Under the Afghan constitution, the president wields almost total control, and the new government structure faces a major test in the coming years as the country's security and economic outlook worsens. The election process has been plagued by delays and setbacks, and the latest timetable could still change if disputes flare up again. "The IEC will officially announce the final result of the presidential election tomorrow," Independent Election Commission spokesman Noor Mohammad Noor told AFP on Saturday. A ruling coalition between the opposing camps is likely to be uneasy after an election that has revived some of the fierce ethnic loyalties of the civil war that led to the Taliban taking power in Kabul. A power-sharing deal would also undermine hopes that Afghanistan could hold a transparent election to cap the multi-billion-dollar international military and aid intervention since the fall of the Taliban in 2001.
President Hamid Karzai, whose successor was originally due to be inaugurated on August 2, was constitutionally barred from standing for a third term in office.
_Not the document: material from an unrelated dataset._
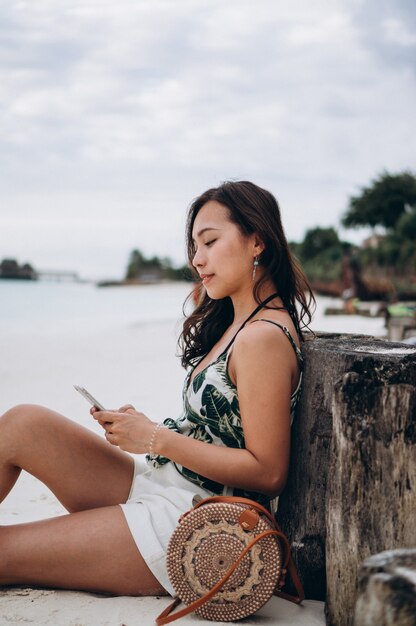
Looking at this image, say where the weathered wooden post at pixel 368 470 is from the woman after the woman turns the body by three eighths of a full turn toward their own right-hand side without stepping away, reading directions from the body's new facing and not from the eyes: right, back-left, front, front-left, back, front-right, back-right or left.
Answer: right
He has stayed publicly neutral in the election. About 41,000 Nato troops remain in Afghanistan, down from a peak of 150,000 in 2010, fighting along Afghan soldiers and police against the fierce Taliban insurgency.
Nato's combat mission will end in December, with a follow-on force of about 12,000 troops likely to stay into 2015 on training and support duties. After the June election was engulfed in fraud allegations, the US brokered a deal in which the two candidates agreed to abide by the outcome of an audit of all eight million ballot papers and then form a national unity government. But Abdullah later abandoned the audit, saying it was failing to clean out fraud. Only ten days ago, he insisted he had won fairly and that negotiations over the unity government had collapsed.